As this article in Crux explains, Pell’s Secretariat for the Economy this week formally required all heads of Vatican departments ‘to certify in writing that they’ve provided complete and accurate information’. This has never happened before, and the old boys from the Curia are flouncing around Rome like offended dowagers. There are rumours that, as an emergency measure, they’ve reduced the length of their lunches in the Borgo Pio trattorie from four to three hours.

Here’s the Secretariat for the Economy’s rebuttal of the claims about Cardinal Pell:

Reports of a discussion between the Holy Father and Cardinal Pell about expenditure by the Secretariat are completely false – there has been no discussion between the Holy Father and Cardinal Pell about such matters. Claims of a conversation are a complete fiction. Since March 2014 when the Secretariat was initiated, the operational costs of the Secretariat, which include some initial set up costs, were in fact below the budget set when the office was established.

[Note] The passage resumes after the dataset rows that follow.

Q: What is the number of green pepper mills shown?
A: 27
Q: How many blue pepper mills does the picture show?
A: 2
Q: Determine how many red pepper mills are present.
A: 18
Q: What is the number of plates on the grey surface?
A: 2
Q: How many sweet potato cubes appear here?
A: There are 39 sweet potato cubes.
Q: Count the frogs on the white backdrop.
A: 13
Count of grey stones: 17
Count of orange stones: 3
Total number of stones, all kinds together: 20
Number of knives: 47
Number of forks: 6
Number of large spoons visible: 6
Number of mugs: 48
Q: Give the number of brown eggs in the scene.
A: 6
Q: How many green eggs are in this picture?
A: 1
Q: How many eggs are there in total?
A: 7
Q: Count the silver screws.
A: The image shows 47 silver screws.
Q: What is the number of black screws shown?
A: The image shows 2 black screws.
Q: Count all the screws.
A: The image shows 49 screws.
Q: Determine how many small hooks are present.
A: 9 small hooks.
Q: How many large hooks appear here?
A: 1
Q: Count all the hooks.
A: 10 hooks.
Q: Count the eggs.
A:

The Secretariat currently has twelve staff working on implementing new financial management routines to improve transparency and accountability. The Secretariat will shortly present to the Council for the Economy the Audited Financial Statements for 2014. This will include a detailed account of all Vatican entities, including the Secretariat for the Economy … Finally and for the record, Cardinal Pell does not have a Cappa Magna.

The cappa magna is the long red cope that cardinals and bishops wore before the Second Vatican Council. Pell borrows one once in a blue moon if he’s at a traditional ceremony and he’s asked to put it on. It’s not his style, though: he’s an Australian, after all, and he has no time for the camp haberdashery favoured by certain traddies, including Cardinal Burke. Last time I saw him he was dressed as a priest, not a cardinal, in a battered suit and Clark’s cheap comfy shoes, staying in a hostel rather than a hotel, and he didn’t want to waste money on a taxi when he could take a brisk 30-minute walk across the city.

Cardinal Pell is not only sorting out the Vatican’s finances at an extraordinary pace; he’s also upsetting all the right people – sleek monsignori who exchange back-handers and morsels of poisonous gossip as they eye up the pudding trolley (and sometimes the waiter pushing it). If this is the best they can do, George Pell can rest easy.